Ellen Lee Geck Hoon (; born 13 April 1957) is a Singaporean former politician. A member of the governing People's Action Party (PAP), she was the Member of Parliament (MP) for the Sembawang GRC for Woodlands from 27 April 2006 to 11 September 2015. She also holds a job at Singaporean law firm Ramdas and Wong. She replaced Chin Tet Yung as the Sembawang GRC MP on 27 April 2006 and was replaced with Amrin Amin on 11 September 2015.

Early life and education
Lee was born in Singapore on 13 April 1957. She attended the Toa Payoh-based CHIJ Primary in 1963 and later CHIJ Secondary.

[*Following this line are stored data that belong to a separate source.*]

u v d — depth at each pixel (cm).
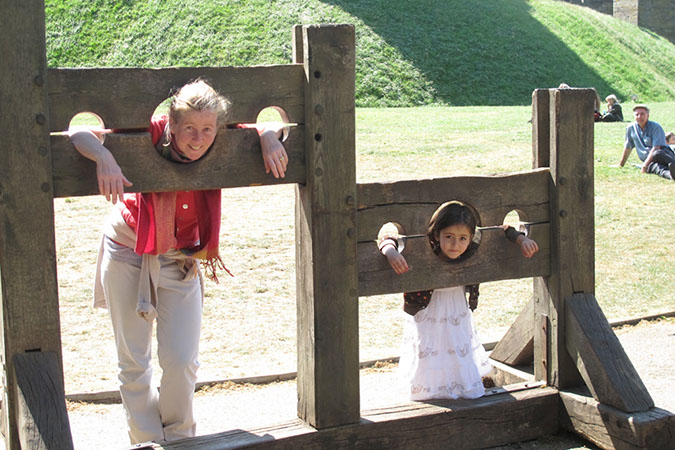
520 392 370
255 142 310
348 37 315
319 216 319
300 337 336
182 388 315
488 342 500
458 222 343
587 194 374
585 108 370
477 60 2673
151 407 322
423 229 347
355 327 330
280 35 2516
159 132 298
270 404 409
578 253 374
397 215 340
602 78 2922
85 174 287
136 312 303
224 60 2398
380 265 340
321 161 316
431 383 363
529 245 355
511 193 364
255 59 2402
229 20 2577
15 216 276
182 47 2461
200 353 491
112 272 309
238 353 492
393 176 1026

After completing her GCE Advanced Level examinations, Lee went on to study at the National University of Singapore, graduated in 1980 with a Bachelor of Laws degree.

Career
Lee began her professional law career at law firm Messrs Lim Kiap Khee & Co, starting out as a legal assistant in January 1981. Rising up the ranks, she was promoted to Sole Proprietor in October 1984. Lee left Messrs in September 2005. Since October 2005, she has been working at Ramdas & Wong as a law consultant, her area of expertise being, among others, family law, adoption and custody of children, bankruptcy and insolvency law, corporate and commercial law, conveyancing and property law, and immigration law. Lee enjoyed a decade's stint as chairperson of the Singapore Law Society's Family Law Practice Committee.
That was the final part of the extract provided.